Emily Travers

Personal information
- Full name: Emily Anne Travers
- Born: 29 July 1978 (age 48) Hunterville, New Zealand
- Batting: Right-handed
- Role: Wicket-keeper

International information
- National side: New Zealand (2000);
- ODI debut (cap 84): 22 November 2000 v England
- Last ODI: 6 December 2000 v Netherlands

Domestic team information
- 1997/98–2000/01: Central Districts
- 2001/02: Canterbury

Career statistics
| Competition | WODI | WLA |
| Matches | 3 | 56 |
| Runs scored | – | 184 |
| Batting average | – | 8.36 |
| 100s/50s | – | 0/0 |
| Top score | – | 29 |
| Catches/stumpings | 0/0 | 38/26 |
- Source: CricketArchive, 22 April 2021

= Emily Travers =

New Zealand cricketer (born 1978)

Emily Anne Travers (born 29 July 1978) is a New Zealand former cricketer who played as a wicket-keeper. She appeared in 3 One Day Internationals for New Zealand in 2000, including two matches at the 2000 World Cup.
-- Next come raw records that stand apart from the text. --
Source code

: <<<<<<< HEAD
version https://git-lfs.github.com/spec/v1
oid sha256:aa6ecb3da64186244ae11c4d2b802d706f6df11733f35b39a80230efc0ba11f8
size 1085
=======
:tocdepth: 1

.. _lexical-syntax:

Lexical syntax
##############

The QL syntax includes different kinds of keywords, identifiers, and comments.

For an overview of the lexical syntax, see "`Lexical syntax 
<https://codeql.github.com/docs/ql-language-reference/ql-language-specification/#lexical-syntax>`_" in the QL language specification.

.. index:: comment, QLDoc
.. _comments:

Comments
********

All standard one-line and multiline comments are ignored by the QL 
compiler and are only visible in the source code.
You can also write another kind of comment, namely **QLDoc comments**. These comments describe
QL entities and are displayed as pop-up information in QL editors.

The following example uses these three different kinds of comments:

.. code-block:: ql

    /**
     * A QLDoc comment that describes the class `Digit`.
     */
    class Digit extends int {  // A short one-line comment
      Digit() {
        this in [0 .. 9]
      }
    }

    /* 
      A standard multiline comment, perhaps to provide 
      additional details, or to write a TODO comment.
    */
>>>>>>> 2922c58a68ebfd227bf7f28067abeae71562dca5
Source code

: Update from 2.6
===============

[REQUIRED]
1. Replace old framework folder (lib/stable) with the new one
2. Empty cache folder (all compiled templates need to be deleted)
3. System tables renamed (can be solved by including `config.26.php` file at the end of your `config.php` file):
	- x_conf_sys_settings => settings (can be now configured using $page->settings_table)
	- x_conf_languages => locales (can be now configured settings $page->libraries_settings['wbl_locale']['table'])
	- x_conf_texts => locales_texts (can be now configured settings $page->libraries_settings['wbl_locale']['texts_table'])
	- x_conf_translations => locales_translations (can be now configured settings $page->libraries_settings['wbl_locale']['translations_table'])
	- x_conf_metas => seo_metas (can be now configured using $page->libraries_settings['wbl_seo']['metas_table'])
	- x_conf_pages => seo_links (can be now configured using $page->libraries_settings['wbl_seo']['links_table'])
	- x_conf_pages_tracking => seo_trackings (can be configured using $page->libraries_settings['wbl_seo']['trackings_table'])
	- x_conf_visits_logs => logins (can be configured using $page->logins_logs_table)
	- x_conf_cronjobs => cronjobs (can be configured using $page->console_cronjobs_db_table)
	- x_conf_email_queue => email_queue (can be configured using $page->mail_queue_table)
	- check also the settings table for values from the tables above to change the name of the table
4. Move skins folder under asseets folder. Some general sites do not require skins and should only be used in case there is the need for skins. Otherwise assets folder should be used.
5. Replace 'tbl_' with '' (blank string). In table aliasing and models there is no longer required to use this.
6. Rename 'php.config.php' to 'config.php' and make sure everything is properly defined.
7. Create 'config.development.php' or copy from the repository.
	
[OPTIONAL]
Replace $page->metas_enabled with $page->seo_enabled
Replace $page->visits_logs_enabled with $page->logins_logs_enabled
She played domestic cricket for Central Districts and Canterbury.

After retiring from cricket, she continued to develop her successful career in commercial events and sport administration working for organisations such as IAG New Zealand, Auckland Rugby/Blues, The Radio Network and NZME. While working full time, she was also one of the first female members of the Sky TV domestic cricket commentary team and went on to present Sky TV's "Cricket Company", as well as presenting for the TAB within Sky TV's cricket, netball, tennis and darts coverage.